A Marriage Between Cynicism and Futility

Good morning. With the war in Iraq heating up for summer, immigration policy in chaos, gas prices as high as they have ever been and the deficit soaring, the White House and Congress today are back at the same-sex marriage issue, trying gamely (some say lamely) to gin up support for an amendment to the Constitution that would declare that marriage under the laws of our land may only be between a man and a woman.

Is it because there is a great outcry across the land to "fix" this "problem" first before all of the others that plague us? Is it because same-sex marriage in Massachusetts has wrought chaos there or anywhere else? Of course not. It's because political leaders in Washington want to shore up their base heading into an off-year election campaign. But what's unusual about this latest push to change the Constitution is how transparently political it is and how little of a popular mandate there appears to be to get it done.

In a recent Gallop poll, for example, only 50 percent of respondents said they favored a change to the federal contstitution to ban same-sex marriage. Forty-seven percent of respondents said they do not favor a change. And on the list of priorities, a same-sex marriage ban wasn't even close to the top. And none of this even takes into account the legal headaches that a constitutional amendment might create. The amendment in question would immediately come under court challenge from supporters of same-sex marriage who argue that the Constitution should not be (and perhaps cannot be) changed to take away individual rights or liberties (as opposed to expanding such rights and liberties).

We should know soon if this is simply a three-day story that fizzles out with a Congressional vote short of the two-thirds majority needed to push along the measure or if it is more. My guess is the former, not the latter, and that would not be the worst thing in the world.

By  |  June 5, 2006; 9:00 AM ET
Previous: Awake and Alert | Next: Alito in Action

Comments

Please email us to report offensive comments.



Let's see, Republicans trotted out immigration, now same-sex marriages, next will be a ban on partial-birth abortions, prayer in schools, education vouchers, and "conscience laws." Sounds like the "values" checklist is being trotted out just in time for the midterm elections. The items will all have disappeared by January 2007. But this is consistent with the way social conservatives think: It's more important to have a clear position on something than to achieve actual results.

Posted by: CT | June 5, 2006 02:15 PM

What universe does Andrew Cohen live in? He certainly doesn't live in this one, because this is the second time he's made the mindless, idiotic, and absurd contention that an amendment to the Constitution could be subject to court challenge. There is no universe in which that is possible. Except perhaps the one in which he lives, since it seems there he makes up the rules himself.

Posted by: | June 5, 2006 03:57 PM

What universe does Andrew Cohen live in? He certainly doesn't live in this one, because this is the second time he's made the mindless, idiotic, and absurd contention that an amendment to the Constitution could be subject to court challenge. There is no universe in which that is possible.

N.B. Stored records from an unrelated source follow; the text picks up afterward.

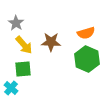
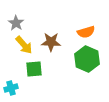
orange semicircle: moved 1 px up
green square: moved 11 px right
cyan cross: rotated 32 degrees clockwise
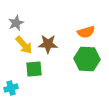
gray star: rotated 14 degrees clockwise
brown star: moved 3 px left, 2 px down
green hexagon: rotated 20 degrees counterclockwise
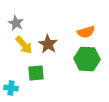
gray star: rotated 21 degrees counterclockwise
brown star: rotated 30 degrees clockwise
green square: moved 2 px right, 4 px down
cyan cross: rotated 24 degrees clockwise
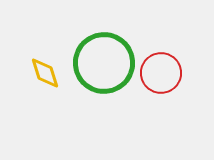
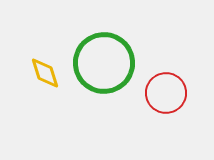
red circle: moved 5 px right, 20 px down
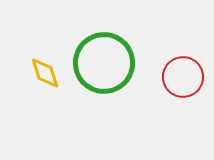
red circle: moved 17 px right, 16 px up
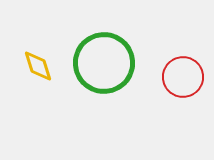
yellow diamond: moved 7 px left, 7 px up
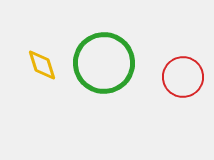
yellow diamond: moved 4 px right, 1 px up
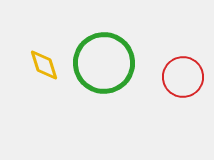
yellow diamond: moved 2 px right
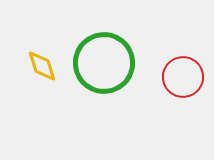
yellow diamond: moved 2 px left, 1 px down
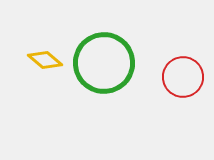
yellow diamond: moved 3 px right, 6 px up; rotated 32 degrees counterclockwise
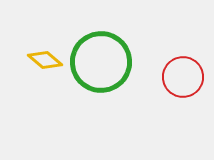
green circle: moved 3 px left, 1 px up
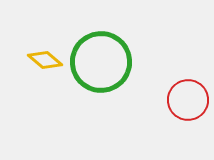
red circle: moved 5 px right, 23 px down
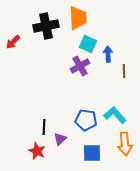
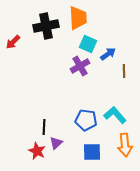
blue arrow: rotated 56 degrees clockwise
purple triangle: moved 4 px left, 4 px down
orange arrow: moved 1 px down
blue square: moved 1 px up
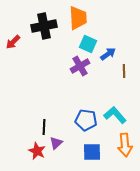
black cross: moved 2 px left
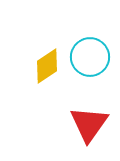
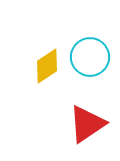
red triangle: moved 2 px left; rotated 21 degrees clockwise
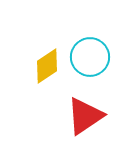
red triangle: moved 2 px left, 8 px up
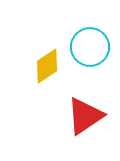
cyan circle: moved 10 px up
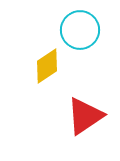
cyan circle: moved 10 px left, 17 px up
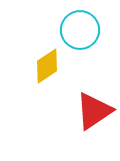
red triangle: moved 9 px right, 5 px up
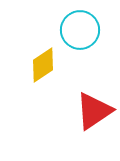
yellow diamond: moved 4 px left, 1 px up
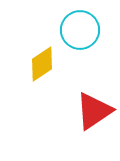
yellow diamond: moved 1 px left, 1 px up
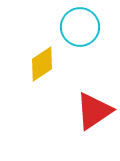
cyan circle: moved 3 px up
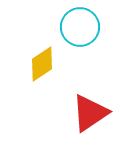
red triangle: moved 4 px left, 2 px down
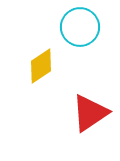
yellow diamond: moved 1 px left, 2 px down
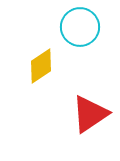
red triangle: moved 1 px down
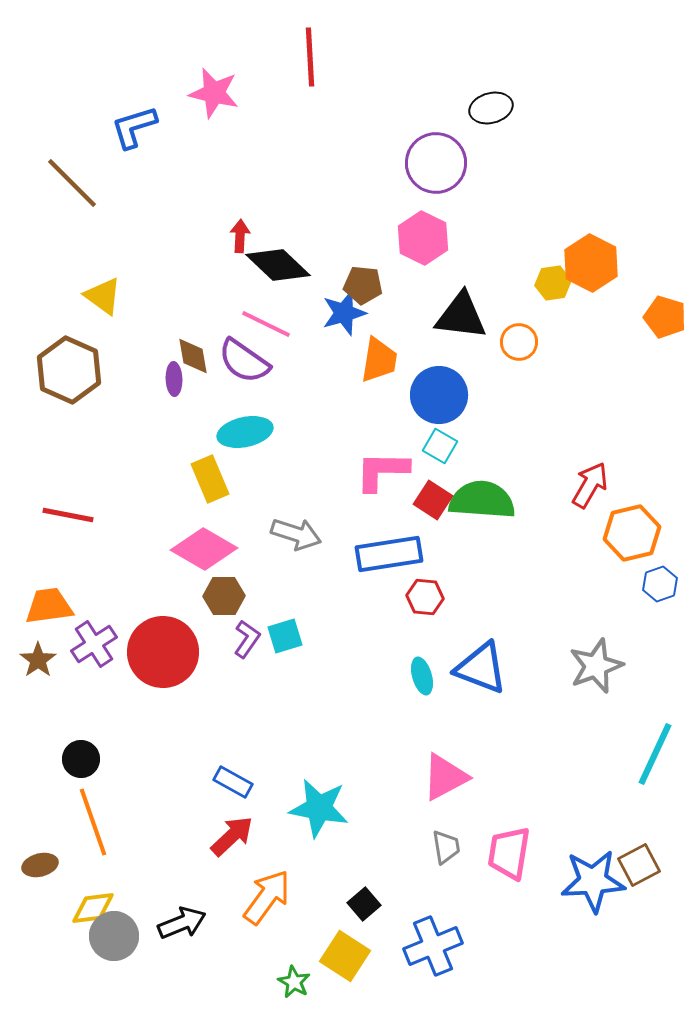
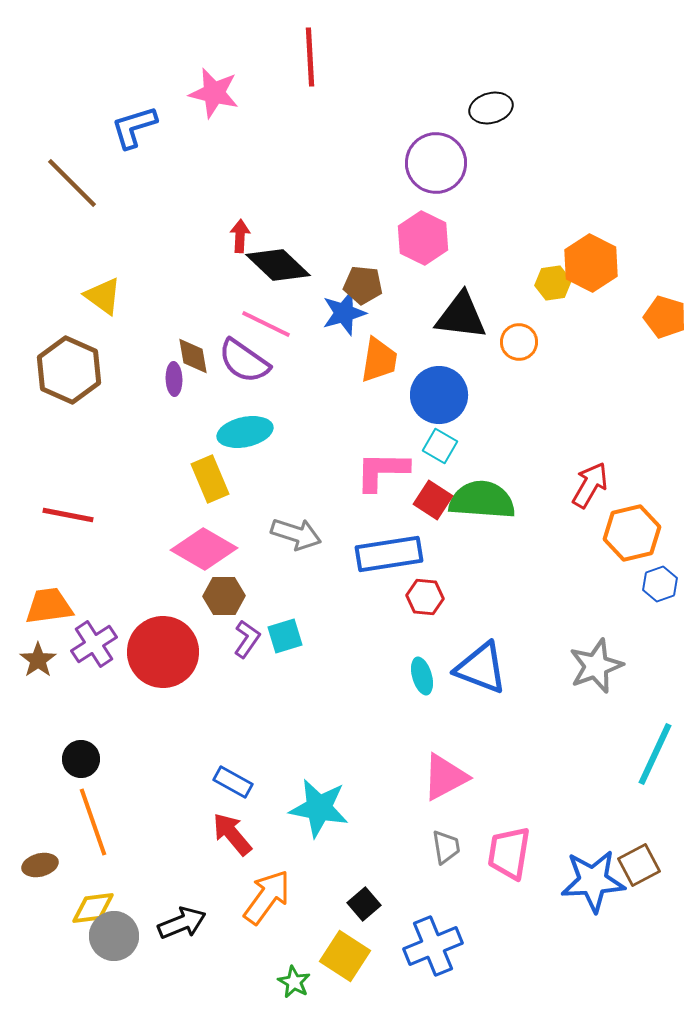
red arrow at (232, 836): moved 2 px up; rotated 87 degrees counterclockwise
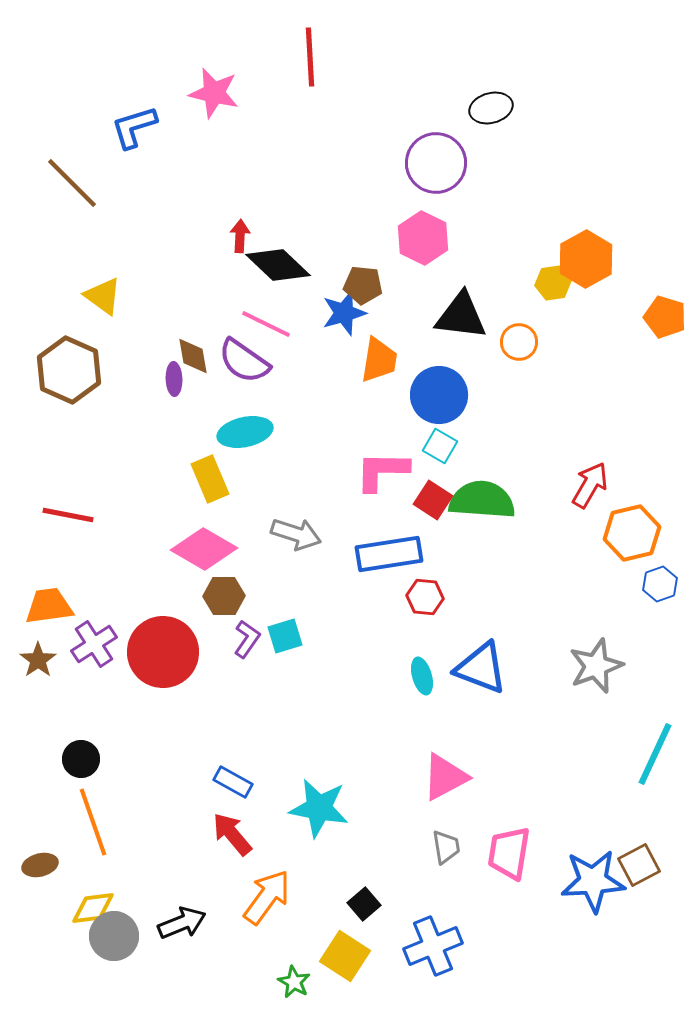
orange hexagon at (591, 263): moved 5 px left, 4 px up; rotated 4 degrees clockwise
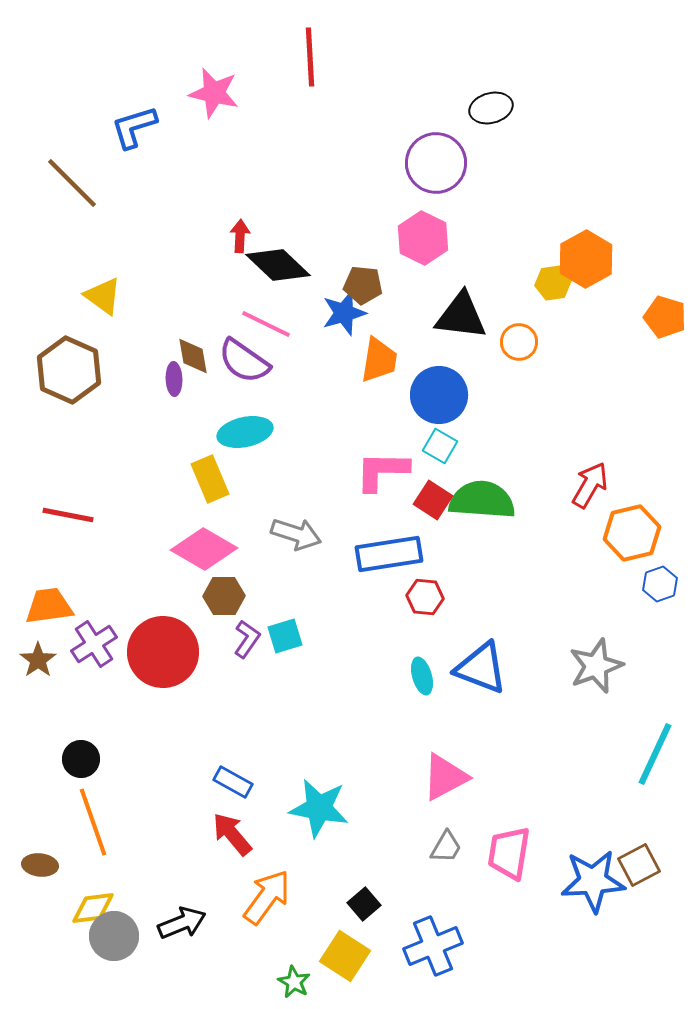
gray trapezoid at (446, 847): rotated 39 degrees clockwise
brown ellipse at (40, 865): rotated 20 degrees clockwise
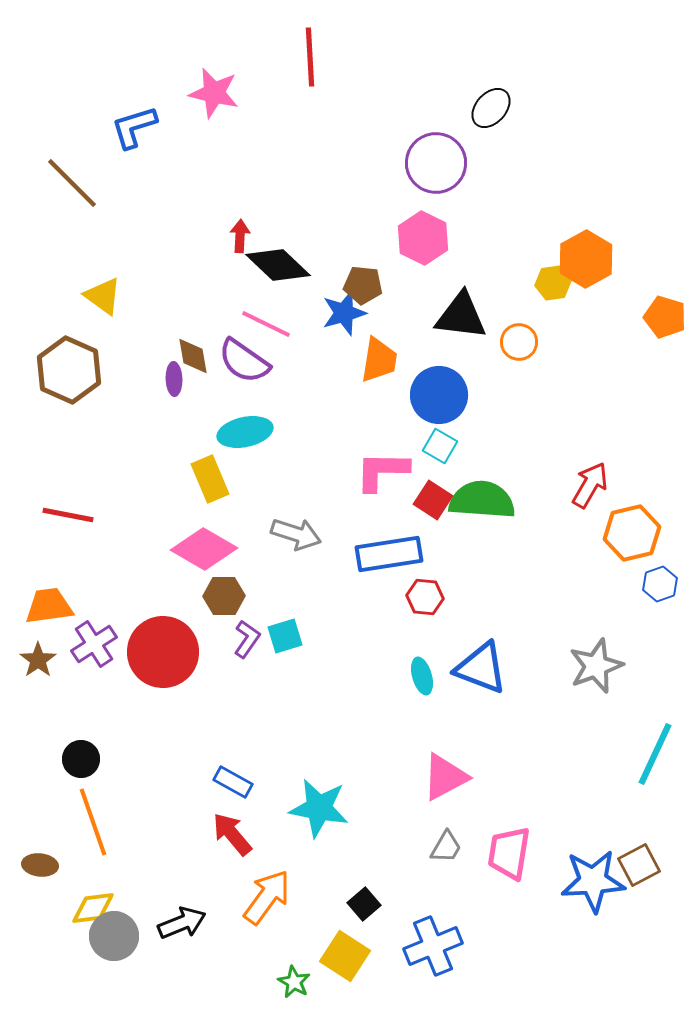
black ellipse at (491, 108): rotated 33 degrees counterclockwise
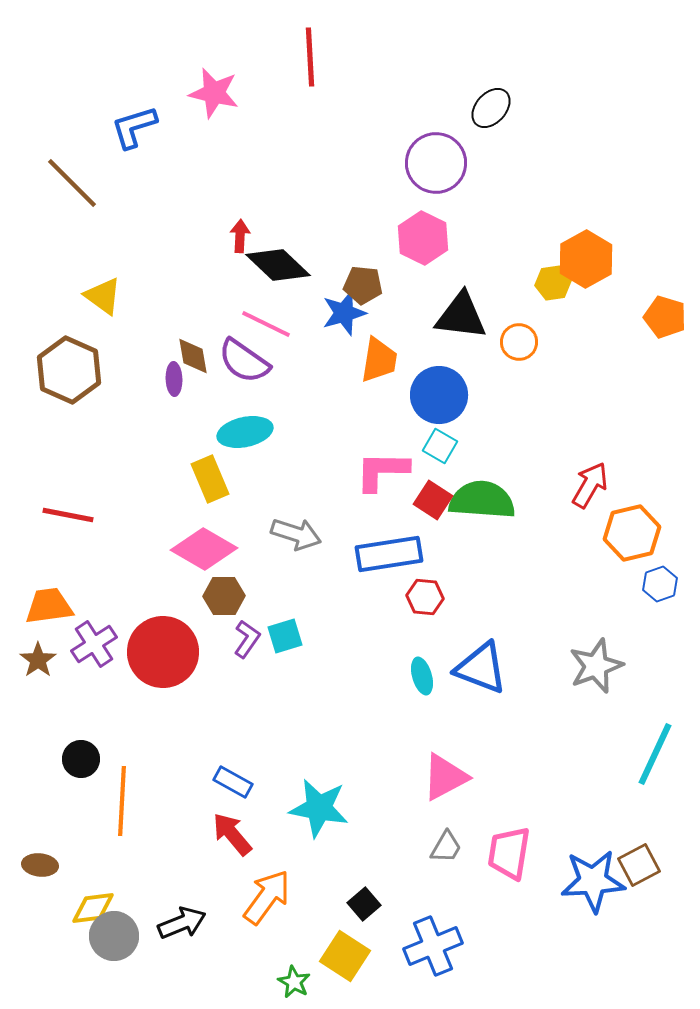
orange line at (93, 822): moved 29 px right, 21 px up; rotated 22 degrees clockwise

Except perhaps the one in which he lives, since it seems there he makes up the rules himself.

Posted by: | June 5, 2006 03:57 PM

June, it's one thing to point out when someone makes a erroneous statement but it is quite another to be rude in the correction. Obviously, the idea of an amendment banning same sex marriage resonant with you. Just say it if it does. Gee.

Posted by: SteelWheel | June 5, 2006 05:35 PM

It saddens me to see the divide over gay marriage. Even the term gay marriage is an affront. Two people are willing to commit to each other, hopefully for an extended period of time. About half of all conventional marriages fail. When they stand side by side will anyone fail to notice that there is a man and a woman or two men or two women? Let it be a union for two people who wish to commit to each other. There is to much pain in this world, with out adding more.

Posted by: Pete VS | June 5, 2006 06:28 PM

The right to freely contract holds supreme importance. Some would limit the rights of members of other groups. Radical Islamic groups rely that others hold no rights. Social contract makes the next generation. If some prefer no participitation -- this is their right. If some prefer extended social participation -- this is their right. Religious societies form in support of these rights.

When (exactly) does the state enforce particular religious standards?

This is not separable!

Tom

Posted by: Thomas C. Inskip | June 5, 2006 10:00 PM

As I posted in another thread on this blog:

A friend of mine has a suggestion that merits consideration: Get the government completely out of the marriage business. Leave it to religion and contract law if people want to make arrangements with each other. Government -- on all levels -- could then deal with people as individuals, not artificially as couples, and couples could make whatever arrangements and agreements suit their circumstances.

Posted by: HerbS | June 6, 2006 11:40 PM

The comments to this entry are closed.